Yes, even the world of modern medicine has found a few good ways to use rust. For instance, 0.5% of iron(III) oxide makes up calamine lotion, which we use for itches and irritation. The rust within the lotion acts as an antipruritic, helping a patient relieve itching. In addition, the lotion gets its famous pinkish hue as a result of the reddish rust mixed with zinc oxide.
How Rust Consumption Happens
As you can see, rust has plenty of uses today, in various fields. But my keen-eyed readers will notice that I still haven’t mentioned anything about consuming rust (and whether it’s bad for us or not). The answer might surprise you by the end, so let’s first look into different ways that we humans CAN end up consuming rust:
- Eating and drinking from rusty dishes
- Eating using rusty utensils
- Drinking water that flows through rusty pipes
- Inhaling rust while doing some metal work (welding, soldering, metal polishing, etc.)
- Skin contact with dust rust
- Drinking brown rust water
- Swallowing bits of metal with rust on it (the least likely event to happen on this list)
Is Rust Dangerous to Eat?
This might surprise or even shock some of you, but by and large, there are really no health hazards in consuming rust.
As nasty as it might look, iron(III) oxide is still iron. Normally, if we do end up consuming rust, we only ingest an extremely small amount of it. Since our bodies already produce iron naturally, there are no real dangers to us adding a bit extra. In fact, ironically enough (no pun intended), consuming rust might even be beneficial for us if we suffer from iron deficiency.
The same goes for drinking that nasty-looking brown rust water. Though it might look and smell awful, it’s not harmful if you decide to drink it.
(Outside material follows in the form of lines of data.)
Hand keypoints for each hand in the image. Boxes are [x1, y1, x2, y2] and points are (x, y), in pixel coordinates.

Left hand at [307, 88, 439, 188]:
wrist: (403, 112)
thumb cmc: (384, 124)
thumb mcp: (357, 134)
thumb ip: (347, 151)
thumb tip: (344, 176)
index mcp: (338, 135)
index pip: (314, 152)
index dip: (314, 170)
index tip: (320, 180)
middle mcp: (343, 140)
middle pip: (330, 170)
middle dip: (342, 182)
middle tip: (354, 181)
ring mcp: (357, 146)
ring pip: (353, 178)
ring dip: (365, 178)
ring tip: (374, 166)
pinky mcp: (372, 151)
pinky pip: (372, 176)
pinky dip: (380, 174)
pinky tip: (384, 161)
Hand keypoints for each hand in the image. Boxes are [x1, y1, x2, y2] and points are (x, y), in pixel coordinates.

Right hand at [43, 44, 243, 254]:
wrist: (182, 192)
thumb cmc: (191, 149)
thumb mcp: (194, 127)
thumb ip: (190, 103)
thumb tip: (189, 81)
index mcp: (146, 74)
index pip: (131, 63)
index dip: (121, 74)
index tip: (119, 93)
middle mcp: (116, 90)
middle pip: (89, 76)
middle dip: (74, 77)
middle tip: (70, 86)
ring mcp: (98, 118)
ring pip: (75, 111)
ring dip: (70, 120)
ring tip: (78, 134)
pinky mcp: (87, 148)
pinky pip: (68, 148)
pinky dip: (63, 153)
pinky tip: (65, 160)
The only real way you can suffer from drinking it is if you have hemochromatosis. In other words, if your body accumulates iron too quickly, then it’s probably a good idea not to drink water that’s literally full of it.
What About Tetanus?
Tetanus is caused by the bacteria called Clostridium tetani, found in animal feces, soil, and dust. If you were to actually swallow a rusty nail or a large piece of metal with lots of rust on it, you might get a lower form of tetanus. Luckily, it is perfectly treatable with a single shot.
However, the most common way of actually getting tetanus is through punctured skin. I should also stress that the bacteria don’t come from rust itself. For example, if you punctured your skin with a sterilized rusty nail, you would not get tetanus.
What About Siderosis?
People who weld, solder, or mine tend to inhale lots of rust dust, which in turn can lead to siderosis. Also known as the welder’s lung, this disease has no cure, though you can treat its early symptoms. However, the disease takes years to fully develop, and we can prevent contracting it by using proper protection like masks.
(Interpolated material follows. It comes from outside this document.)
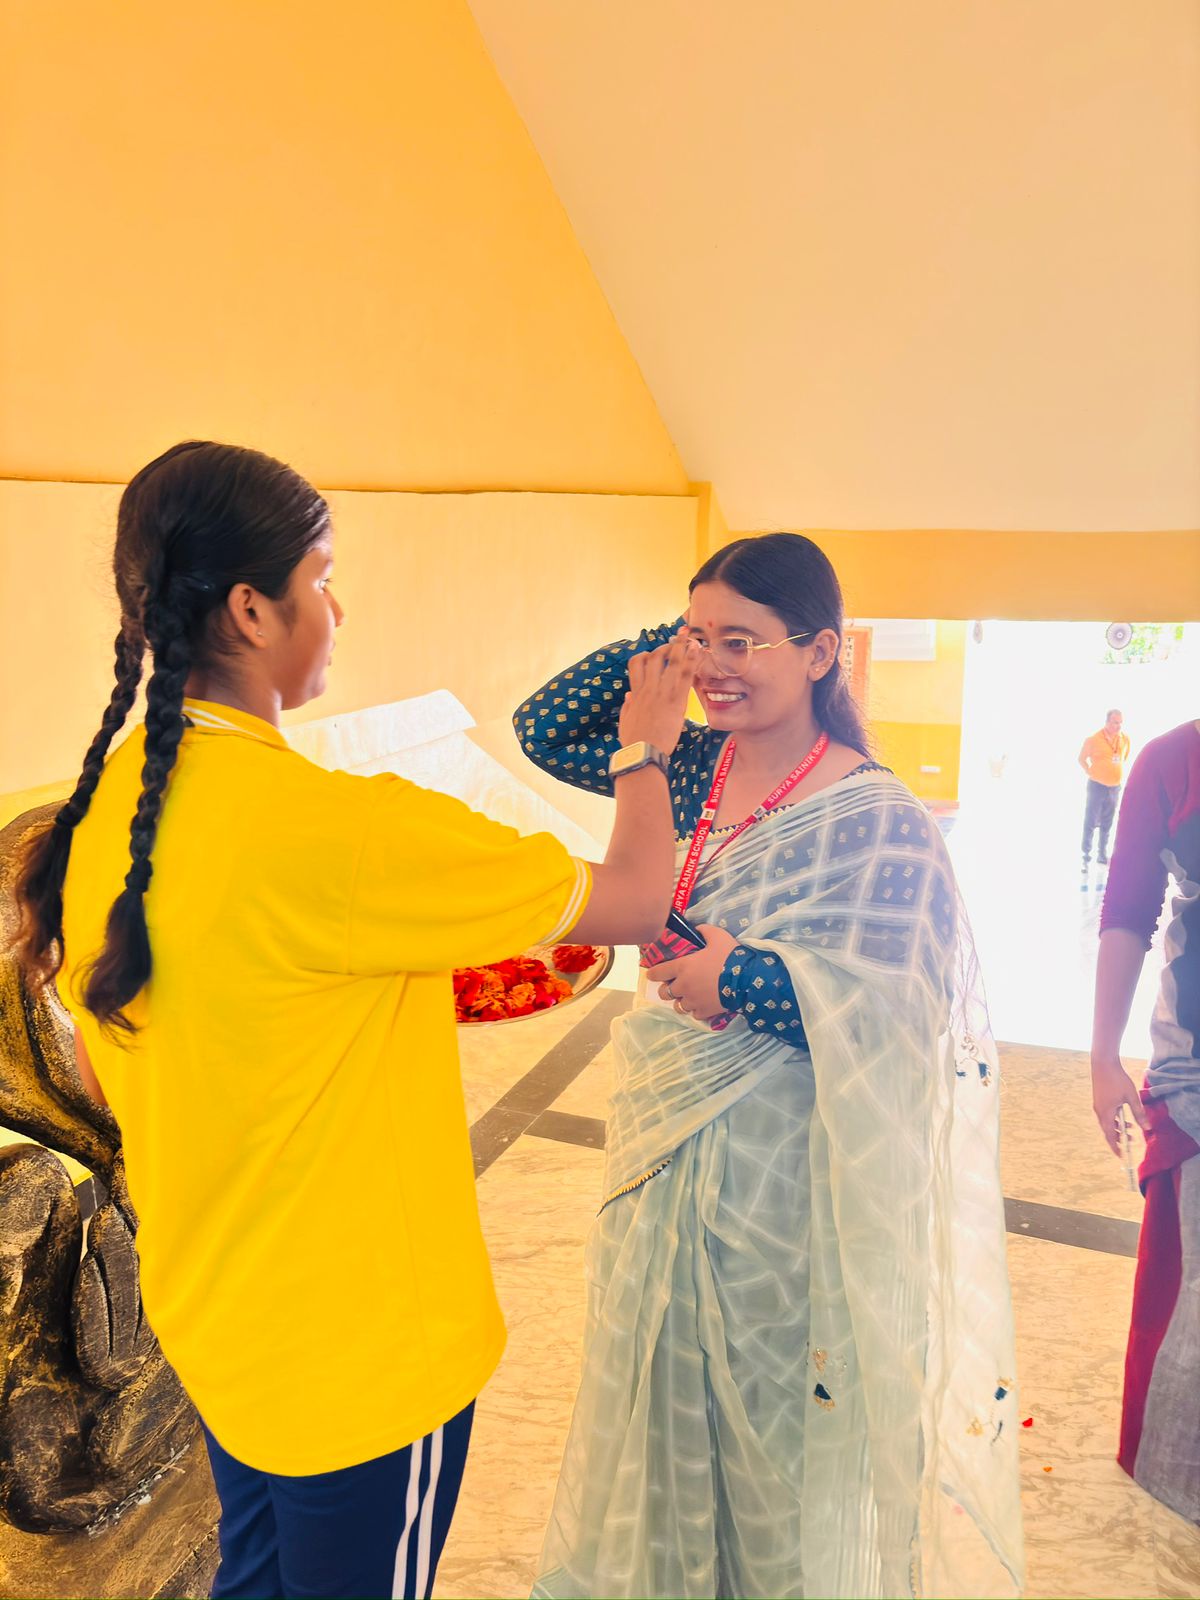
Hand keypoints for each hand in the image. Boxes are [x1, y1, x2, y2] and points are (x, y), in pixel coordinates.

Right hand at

So, What Happens if You Eat Rust?
I was as surprised as anyone else when I first found out that eating or drinking rust is not dangerous, or that it can be quite useful in certain situations. After all, if we use rust in cosmetic and medical products regularly, there’s no real reason to fear if we swallow a bit of it. So, why do people ask this rust-related question so often?
Well, from what I’ve learned, there are quite a few households that have pots, pans, silverware, and cups that have some minor rust on them. Moreover, there are often images floating around online of what typical water pipes look like, and they are almost always rusty on the inside. Therefore, it’s only natural that people are afraid of contracting a disease or getting poisoned from consuming rust.
Luckily, you have no reason to worry about getting tetanus if you brewed coffee in a rusty pot or if that omelet came from a rusty pan. Even if there were any bacteria on the bits of rust that you consumed, your stomach acid would kill them quickly. Therefore, enjoy your meals and don’t worry about ingesting some iron(III) oxide; it might even be good for you.